## TASK DIRECTIONS
Each entry should be copied as it stands, leaving the pictures behind.

## INPUT MATERIAL
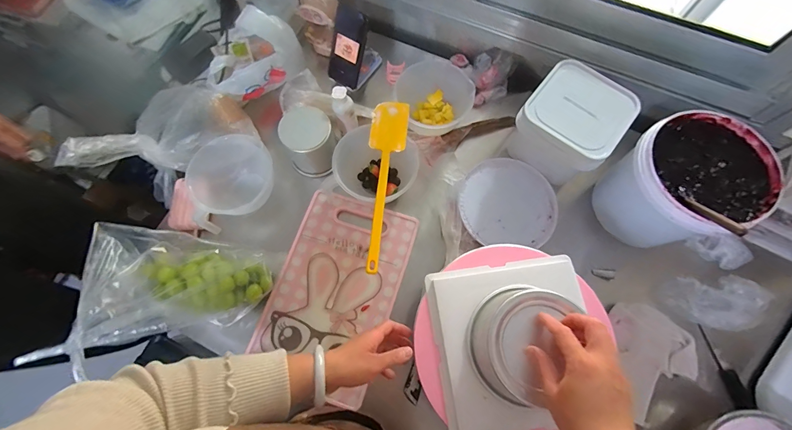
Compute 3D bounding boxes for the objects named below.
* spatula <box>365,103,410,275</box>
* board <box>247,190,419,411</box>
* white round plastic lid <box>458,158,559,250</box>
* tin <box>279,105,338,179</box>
[{"bbox_3d":[-0.022,-0.062,0.614,0.067,0.011,0.329,4,72,2],"label":"spatula"},{"bbox_3d":[-0.111,0.136,0.641,0.217,0.017,0.339,17,74,6],"label":"board"},{"bbox_3d":[0.228,-0.028,0.702,0.194,0.016,0.180,0,70,0],"label":"white round plastic lid"},{"bbox_3d":[-0.169,-0.143,0.701,0.109,0.102,0.122,-25,73,-7],"label":"tin"}]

## EXERCISE ANSWER
Compute 3D bounding boxes for the objects named below.
* spatula <box>365,103,410,275</box>
* board <box>247,190,419,411</box>
* white round plastic lid <box>458,158,559,250</box>
* tin <box>279,105,338,179</box>
[{"bbox_3d":[-0.022,-0.062,0.614,0.067,0.011,0.329,4,72,2],"label":"spatula"},{"bbox_3d":[-0.111,0.136,0.641,0.217,0.017,0.339,17,74,6],"label":"board"},{"bbox_3d":[0.228,-0.028,0.702,0.194,0.016,0.180,0,70,0],"label":"white round plastic lid"},{"bbox_3d":[-0.169,-0.143,0.701,0.109,0.102,0.122,-25,73,-7],"label":"tin"}]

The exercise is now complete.